The Girl on the Train by Paula Hawkins, (Doubleday Canada, $25).
This unexpected smash hit — now in its eighth week at number one on the New York Times bestseller list — rides the recent wave of Gone Girl–style thrillers. Recently divorced Rachel commutes from the English suburbs to London, and jealously watches the same "perfect" couple from her train window every day. (The couple's house backs onto the tracks.) When the wife goes missing, Rachel injects herself into the investigation and, as a result, into the grieving husband's life. Told from the perspective of three female narrators, Girl is a suspenseful whodunnit. Dreamworks optioned the book before it was even released, with Marc Platt (Into the Woods, Drive) set to produce and Erin Cressida Wilson (Secretary) attached to write the screenplay.

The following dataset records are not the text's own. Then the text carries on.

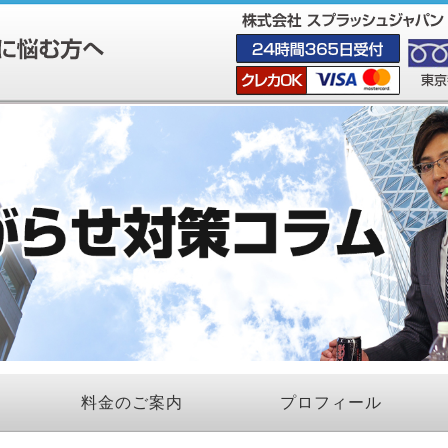
料金のご案内
プロフィール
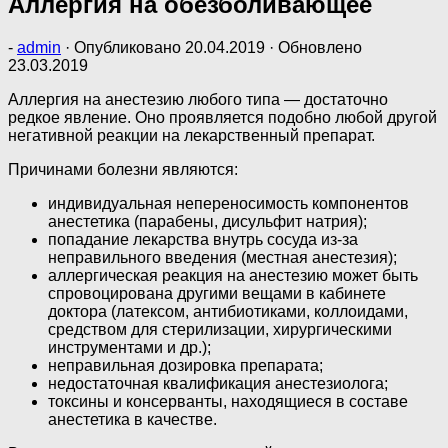
Аллергия на обезболивающее
-
admin
· Опубликовано
20.04.2019
· Обновлено
23.03.2019
Аллергия на анестезию любого типа — достаточно
редкое явление. Оно проявляется подобно любой другой
негативной реакции на лекарственный препарат.
Причинами болезни являются:
индивидуальная непереносимость компонентов
анестетика (парабены, дисульфит натрия);
попадание лекарства внутрь сосуда из-за
неправильного введения (местная анестезия);
аллергическая реакция на анестезию может быть
спровоцирована другими вещами в кабинете
доктора (латексом, антибиотиками, коллоидами,
средством для стерилизации, хирургическими
инструментами и др.);
неправильная дозировка препарата;
недостаточная квалификация анестезиолога;
токсины и консерванты, находящиеся в составе
анестетика в качестве.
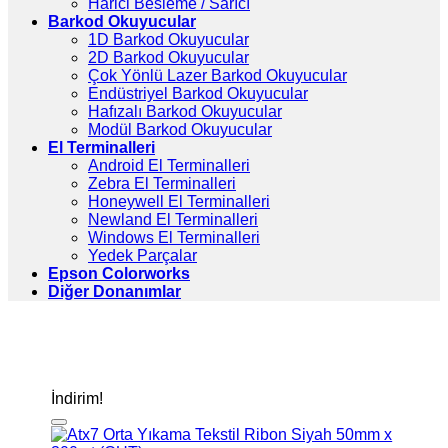
Harici Besleme / Sarıcı
Barkod Okuyucular
1D Barkod Okuyucular
2D Barkod Okuyucular
Çok Yönlü Lazer Barkod Okuyucular
Endüstriyel Barkod Okuyucular
Hafızalı Barkod Okuyucular
Modül Barkod Okuyucular
El Terminalleri
Android El Terminalleri
Zebra El Terminalleri
Honeywell El Terminalleri
Newland El Terminalleri
Windows El Terminalleri
Yedek Parçalar
Epson Colorworks
Diğer Donanımlar
İndirim!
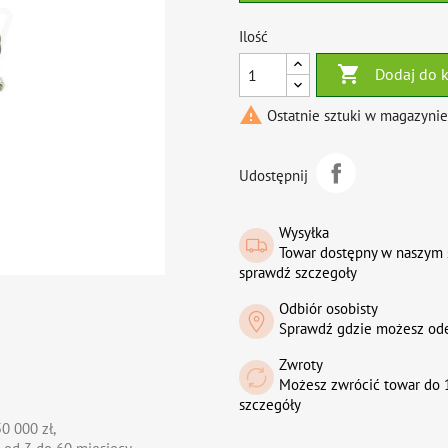
Ilość

Dodaj do 

Ostatnie sztuki w magazynie
Udostępnij
Wysyłka
Towar dostępny w naszym 
sprawdź szczegoły
Odbiór osobisty
Sprawdź gdzie możesz od
Zwroty
Możesz zwrócić towar do 1
szczegóły
0 000 zł,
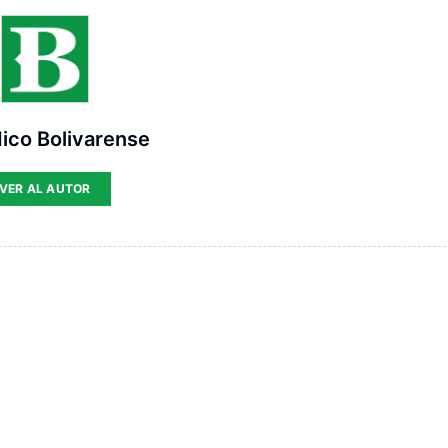
ico Bolivarense
VER AL AUTOR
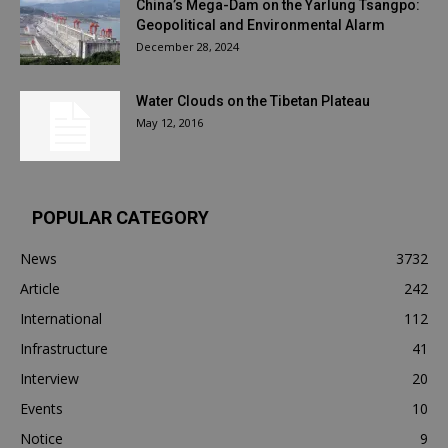
China’s Mega-Dam on the Yarlung Tsangpo:
Geopolitical and Environmental Alarm
December 28, 2024
Water Clouds on the Tibetan Plateau
May 12, 2016
POPULAR CATEGORY
News
3732
Article
242
International
112
Infrastructure
41
Interview
20
Events
10
Notice
9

Burning question: Will Hollywood stick with the novel's U.K. setting or Americanize it?
Commuter culture, alcoholism, infidelity, murder.
Travel snacks and hangover cures: Ham and Cheese sandwiches, peanut potato chips and lots of strong black coffee.
50 Ways to Leave Your Lover - Paul Simon All Down the Line - Rolling Stones Angel Eyes - ABBA Cry Me A River - Justin Timberlake Everybody Hurts - REM Morning Train - Sheena Easton Train in Vain - The Clash
1. Have you ever imagined what the lives of strangers are like? How far would you go to learn more about them? 2. How did Hawkins' use of three unreliable narrators add to the book's mystery? Which narrator was the best guide? 3. Aside from being a thriller, the book is a meditation on extreme alcoholism. Did that aspect ring true?
Before penning Girl, her first thriller, Paula Hawkins was a journalist who had written finance books and romance novels — the latter under the pen name Amy Silver. Hawkins actually sent Girl's manuscript to a publisher before it was finished because she was in desperate need of money. Fortuitously, the book started a bidding war. The U.S. publishing house Riverhead originally planned for a print run of 40,000, but there are now 500,000 copies in circulation.